= Task to carry out =
Find each line below where the word "Normal" occurs, and copy it.

= Supplied material =
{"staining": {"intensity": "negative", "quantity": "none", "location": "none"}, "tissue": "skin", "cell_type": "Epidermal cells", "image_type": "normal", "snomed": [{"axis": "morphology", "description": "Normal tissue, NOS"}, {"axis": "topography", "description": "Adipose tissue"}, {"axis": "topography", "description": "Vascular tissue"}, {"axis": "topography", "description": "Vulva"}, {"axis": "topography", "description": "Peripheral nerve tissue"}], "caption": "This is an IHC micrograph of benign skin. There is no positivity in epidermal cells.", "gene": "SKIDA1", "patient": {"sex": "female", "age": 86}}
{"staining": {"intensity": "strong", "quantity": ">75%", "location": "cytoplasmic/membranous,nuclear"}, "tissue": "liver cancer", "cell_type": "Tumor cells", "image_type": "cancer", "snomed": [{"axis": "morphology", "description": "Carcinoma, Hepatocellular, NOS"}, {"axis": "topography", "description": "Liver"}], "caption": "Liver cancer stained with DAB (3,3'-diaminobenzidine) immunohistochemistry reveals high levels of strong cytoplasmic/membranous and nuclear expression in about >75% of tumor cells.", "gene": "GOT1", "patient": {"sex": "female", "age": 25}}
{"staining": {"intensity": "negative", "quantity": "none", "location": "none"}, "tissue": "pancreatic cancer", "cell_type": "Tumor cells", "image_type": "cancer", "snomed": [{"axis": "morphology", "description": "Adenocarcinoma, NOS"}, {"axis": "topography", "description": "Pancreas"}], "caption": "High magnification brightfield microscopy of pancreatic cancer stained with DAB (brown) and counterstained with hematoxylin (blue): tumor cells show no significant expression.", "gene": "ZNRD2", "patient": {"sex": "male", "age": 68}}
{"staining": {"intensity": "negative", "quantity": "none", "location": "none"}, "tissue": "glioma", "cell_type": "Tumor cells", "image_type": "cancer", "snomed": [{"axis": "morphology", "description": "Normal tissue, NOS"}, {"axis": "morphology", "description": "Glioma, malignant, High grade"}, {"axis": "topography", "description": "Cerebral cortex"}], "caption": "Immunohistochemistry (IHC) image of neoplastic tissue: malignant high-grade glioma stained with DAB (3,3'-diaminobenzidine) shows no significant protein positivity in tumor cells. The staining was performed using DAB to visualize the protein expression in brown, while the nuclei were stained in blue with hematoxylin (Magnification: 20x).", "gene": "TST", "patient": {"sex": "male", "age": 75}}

= Task result =
{"staining": {"intensity": "negative", "quantity": "none", "location": "none"}, "tissue": "skin", "cell_type": "Epidermal cells", "image_type": "normal", "snomed": [{"axis": "morphology", "description": "Normal tissue, NOS"}, {"axis": "topography", "description": "Adipose tissue"}, {"axis": "topography", "description": "Vascular tissue"}, {"axis": "topography", "description": "Vulva"}, {"axis": "topography", "description": "Peripheral nerve tissue"}], "caption": "This is an IHC micrograph of benign skin. There is no positivity in epidermal cells.", "gene": "SKIDA1", "patient": {"sex": "female", "age": 86}}
{"staining": {"intensity": "negative", "quantity": "none", "location": "none"}, "tissue": "glioma", "cell_type": "Tumor cells", "image_type": "cancer", "snomed": [{"axis": "morphology", "description": "Normal tissue, NOS"}, {"axis": "morphology", "description": "Glioma, malignant, High grade"}, {"axis": "topography", "description": "Cerebral cortex"}], "caption": "Immunohistochemistry (IHC) image of neoplastic tissue: malignant high-grade glioma stained with DAB (3,3'-diaminobenzidine) shows no significant protein positivity in tumor cells. The staining was performed using DAB to visualize the protein expression in brown, while the nuclei were stained in blue with hematoxylin (Magnification: 20x).", "gene": "TST", "patient": {"sex": "male", "age": 75}}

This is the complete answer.